Triton provides dynamic batching feature, which combines multiple requests for the same model execution to provide larger throughput. By default, the requests can be dynamically batched only if each input has the same shape across the requests. In order to exploit dynamic batching for cases where input shapes often vary, the client would need to pad the input tensors in the requests to the same shape.

Ragged batching is a feature to avoid explicit padding by allowing user to specify which of the inputs doesn't require the shape check. User can specify such input (ragged input) by setting allow_ragged_batch field in the model config:

...
input [
  {
    name: "input0"
    data_type: TYPE_FP32
    dims: [ 16 ]
    allow_ragged_batch: true
  }
]
...

How ragged input are processed in a batch of requests depends on the backend implementation. The backends, such as ONNX Runtime backend, TensorFlow backend, PyTorch backend, and TensorRT backend, require models to accept ragged inputs as 1-dimensional tensors. These backends concatenates the request inputs into the 1-dimensional tensor.

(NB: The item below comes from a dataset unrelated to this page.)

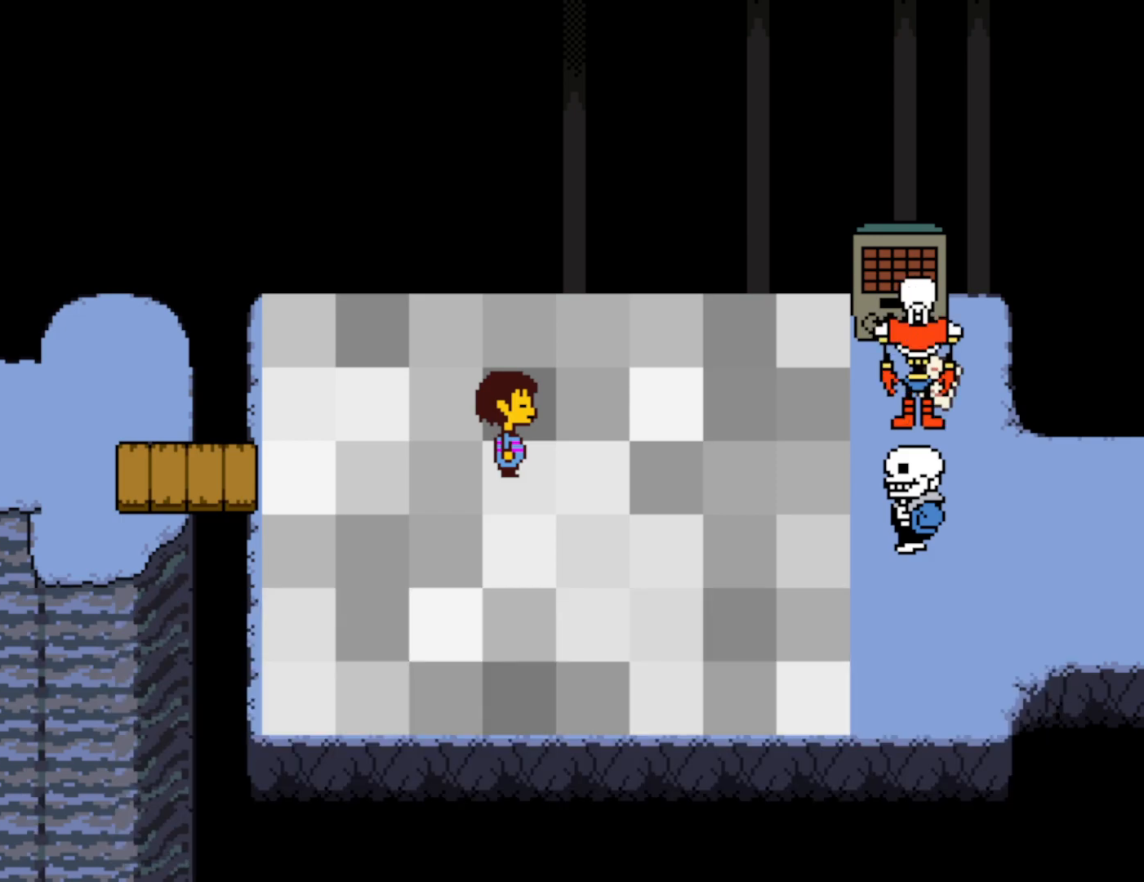
{"keys": ["right"], "events": [[50, "z", "down"], [83, "return", "down"], [100, "x", "down"], [100, "z", "up"], [117, "shift", "down"], [150, "return", "up"], [167, "x", "up"], [200, "z", "down"], [217, "shift", "up"], [250, "x", "down"], [250, "z", "up"], [267, "return", "down"], [300, "return", "up"], [300, "shift", "down"], [333, "x", "up"], [350, "shift", "up"], [350, "z", "down"], [400, "x", "down"], [400, "z", "up"], [433, "shift", "down"], [467, "x", "up"], [483, "shift", "up"]]}
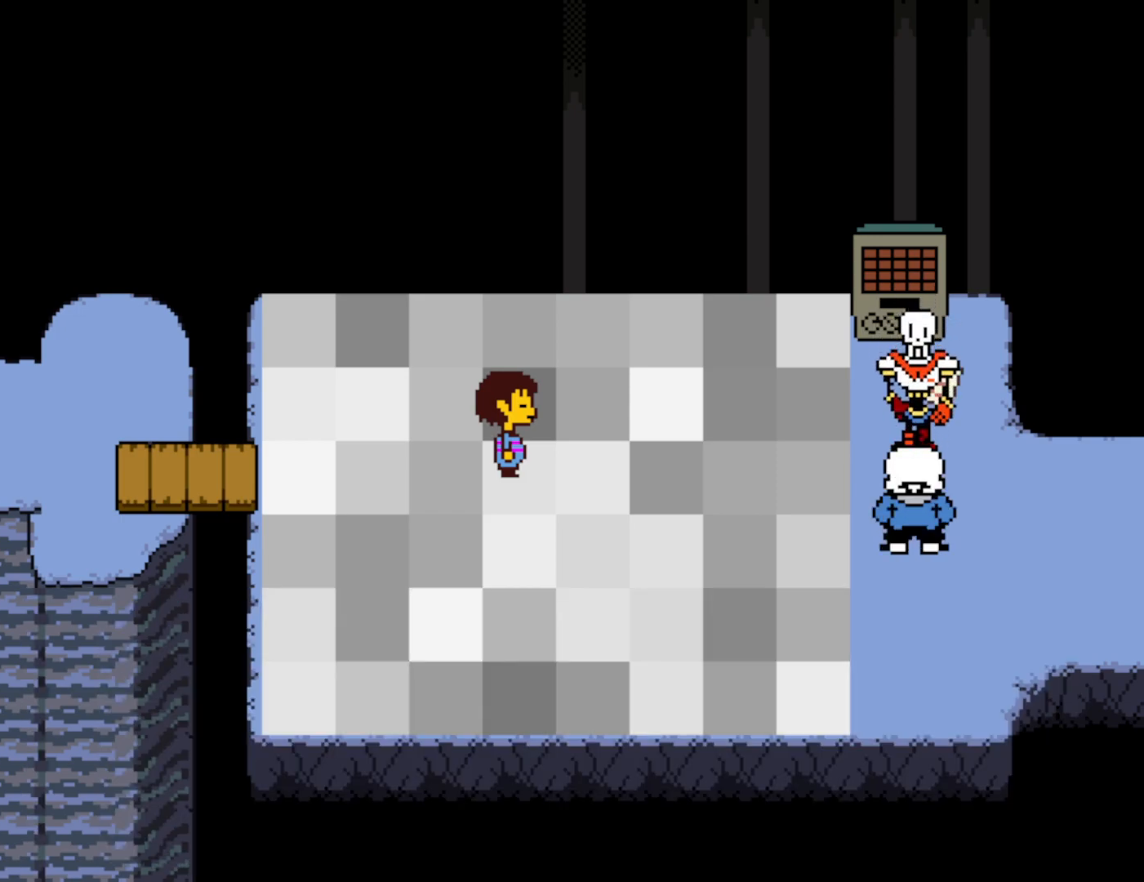
{"keys": ["right"], "events": [[17, "z", "down"], [50, "return", "down"], [67, "x", "down"], [67, "z", "up"], [83, "return", "up"], [83, "shift", "down"], [133, "shift", "up"], [150, "x", "up"], [150, "z", "down"], [217, "shift", "down"], [217, "x", "down"], [217, "z", "up"], [300, "shift", "up"], [300, "x", "up"]]}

Because the concatenated input doesn't track the start and end index for each request, the backends often require the model to have additional input(s), batch input, that describe various information about the batch formed.

Batch Input

Batch input is often used in combination with ragged input to provide information about each batch element, such as the element count of an input for each request in the batch. A batch input is generated by Triton instead of being provided in the request, because the information can only be finalized after the dynamic batch is formed.

Besides element count, there are other batch input kinds that the user can specify, see the protobuf documentation for details.

Example on Ragged Input and Batch Input

If you have a model that accepts 1 variable length input tensor, INPUT, with shape [ -1, -1 ]. The first dimension is the batch dimension, and the second dimension is the variable-length content. When the client sends 3 requests of shapes [ 1, 3 ], [ 1, 4 ], [ 1, 5 ]. To exploit dynamic batching, the straight-forward way to implement this model would expect INPUT shape [ -1, -1 ] and assume that all inputs were padded to same length so that all requests become shape [ 1, 5 ] and thus Triton can batch and send them to the model as a single [ 3, 5 ] tensor. In this case, there will be overhead on padding the tensor and on extra model computation on the padded content. Below is the input config:

max_batch_size: 16
input [
  {
    name: "INPUT"
    data_type: TYPE_FP32
    dims: [ -1 ]
  }
]

With triton ragged batching, the model will be implemented to expect INPUT shape [ -1 ] and an additional batch input, INDEX, shape [ -1 ] which the model should use to interpret the batch elements in INPUT. For such model, the client requests don't need to be padded and they can be sent as they are (with shapes [ 1, 3 ], [ 1, 4 ], [ 1, 5 ]). The backends discussed above will batch the input into a tensor of shape [ 12 ] which contains the 3 + 4 + 5 concatenation of the requests. Triton also creates the batch input tensor of shape [ 3 ] with value [ 3, 7, 12 ] which gives the offset into the input tensor where each batch element ends. Below is the input config:

max_batch_size: 16
input [
  {
    name: "INPUT"
    data_type: TYPE_FP32
    dims: [ -1 ]
    allow_ragged_batch: true
  }
]
batch_input [
  {
    kind: BATCH_ACCUMULATED_ELEMENT_COUNT
    target_name: "INDEX"
    data_type: TYPE_FP32
    source_input: "INPUT"
  }
]

The above example uses BATCH_ACCUMULATED_ELEMENT_COUNT type of ragged batching. Other types described in protobuf documentation operate similarly.